• _Exercise_: Which lines of the material contain the word "Наличные"? Extract each of them.

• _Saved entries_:
────
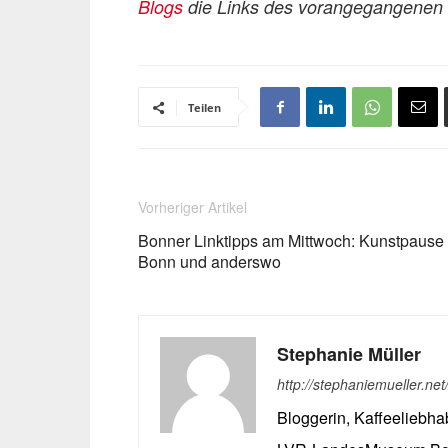
Blogs
die Links des vorangegangenen T
Teilen
Vorheriger Artikel
Bonner Linktipps am Mittwoch: Kunstpause 
Bonn und anderswo
Stephanie Müller
http://stephaniemueller.net
Bloggerin, Kaffeeliebha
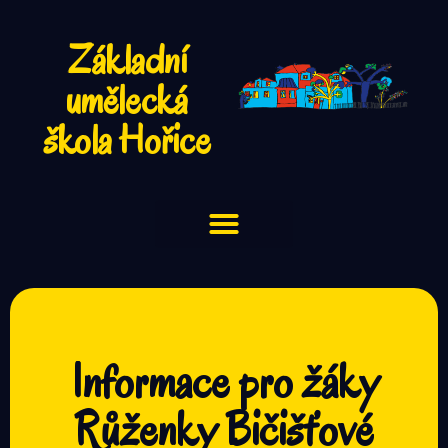
Základní
umělecká
škola Hořice
Informace pro žáky
Růženky Bičišťové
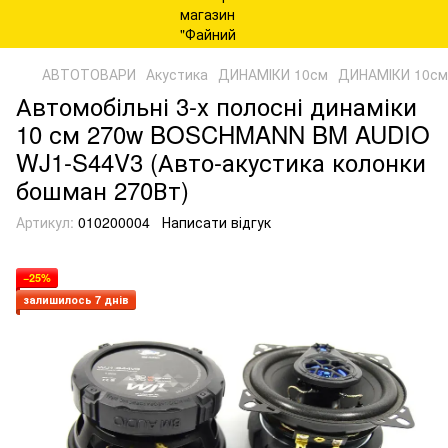
АВТОТОВАРИ
Акустика
ДИНАМІКИ 10см
ДИНАМІКИ 10см
Автомобільні 3-х полосні динаміки
10 см 270w BOSCHMANN BM AUDIO
WJ1-S44V3 (Авто-акустика колонки
бошман 270Вт)
Артикул:
010200004
Написати відгук
−25%
залишилось 7 днів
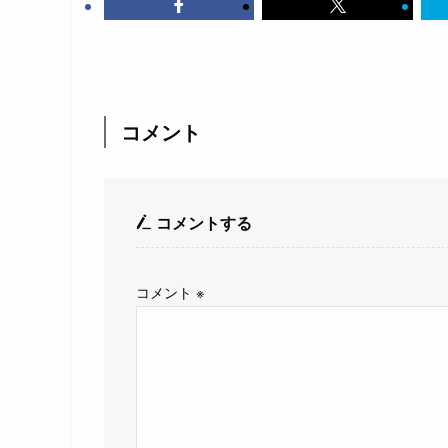
コメント
コメントする
コメント
※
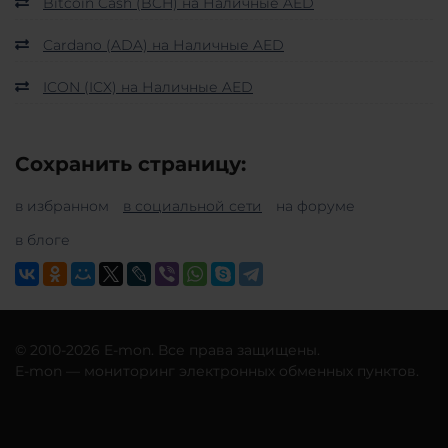
Bitcoin Cash (BCH) на Наличные AED
Cardano (ADA) на Наличные AED
ICON (ICX) на Наличные AED
Сохранить страницу:
в избранном
в социальной сети
на форуме
в блоге
© 2010-2026 E-mon. Все права защищены.
E-mon — мониторинг электронных обменных пунктов.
────
• _Output_:
Bitcoin Cash (BCH) на Наличные AED
Cardano (ADA) на Наличные AED
ICON (ICX) на Наличные AED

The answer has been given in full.